Below are some records. Retype exactly the lines from the one containing "2018-2-6 20:20:00" through the one containing "Ô tô xúc hạt là", both included, skipping every picture.

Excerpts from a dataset
+ + + +

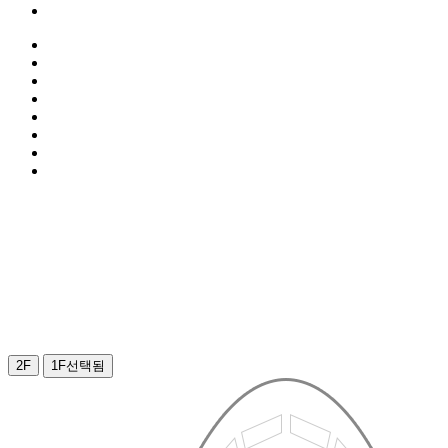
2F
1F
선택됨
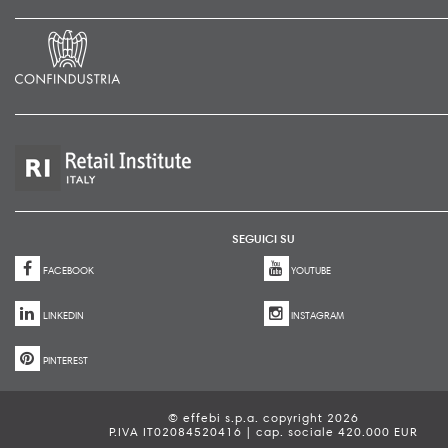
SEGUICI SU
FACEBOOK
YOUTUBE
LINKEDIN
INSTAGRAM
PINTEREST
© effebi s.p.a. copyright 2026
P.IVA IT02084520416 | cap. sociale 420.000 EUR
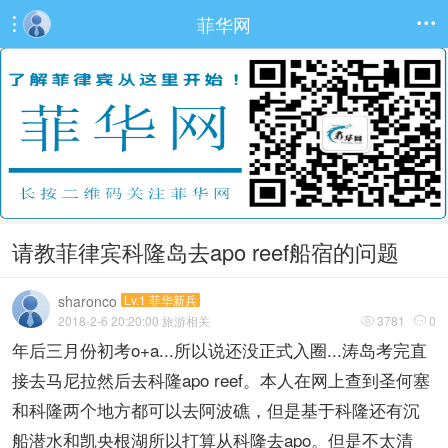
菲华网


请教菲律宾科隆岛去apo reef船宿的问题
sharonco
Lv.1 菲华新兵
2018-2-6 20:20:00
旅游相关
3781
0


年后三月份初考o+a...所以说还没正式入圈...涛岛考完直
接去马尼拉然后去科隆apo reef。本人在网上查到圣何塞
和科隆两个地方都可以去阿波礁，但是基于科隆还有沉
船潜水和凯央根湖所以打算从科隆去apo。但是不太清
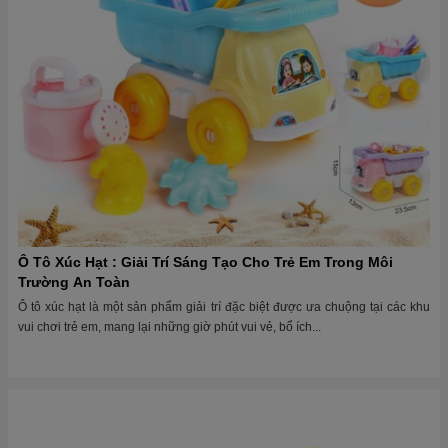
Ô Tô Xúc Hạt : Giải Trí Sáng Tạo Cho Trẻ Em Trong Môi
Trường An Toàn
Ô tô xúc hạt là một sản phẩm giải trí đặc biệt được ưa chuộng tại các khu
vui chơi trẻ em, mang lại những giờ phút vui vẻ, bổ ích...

+ + + +

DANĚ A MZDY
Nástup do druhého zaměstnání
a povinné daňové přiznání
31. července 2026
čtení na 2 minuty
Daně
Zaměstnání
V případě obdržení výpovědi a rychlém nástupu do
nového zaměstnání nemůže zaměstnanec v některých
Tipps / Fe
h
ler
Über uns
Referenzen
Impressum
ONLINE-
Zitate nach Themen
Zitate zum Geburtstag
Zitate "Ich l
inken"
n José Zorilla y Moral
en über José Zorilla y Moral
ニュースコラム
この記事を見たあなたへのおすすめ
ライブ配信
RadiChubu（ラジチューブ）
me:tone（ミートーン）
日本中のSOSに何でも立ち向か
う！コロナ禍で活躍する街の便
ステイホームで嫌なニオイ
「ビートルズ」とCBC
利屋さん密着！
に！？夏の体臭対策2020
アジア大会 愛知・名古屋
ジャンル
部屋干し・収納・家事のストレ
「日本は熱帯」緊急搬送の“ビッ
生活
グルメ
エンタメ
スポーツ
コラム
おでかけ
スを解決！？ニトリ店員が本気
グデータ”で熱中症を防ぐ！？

+ + + +

» **Exercise output**:
2018-2-6 20:20:00
旅游相关
3781
0


年后三月份初考o+a...所以说还没正式入圈...涛岛考完直
接去马尼拉然后去科隆apo reef。本人在网上查到圣何塞
和科隆两个地方都可以去阿波礁，但是基于科隆还有沉
船潜水和凯央根湖所以打算从科隆去apo。但是不太清
Ô Tô Xúc Hạt : Giải Trí Sáng Tạo Cho Trẻ Em Trong Môi
Trường An Toàn
Ô tô xúc hạt là một sản phẩm giải trí đặc biệt được ưa chuộng tại các khu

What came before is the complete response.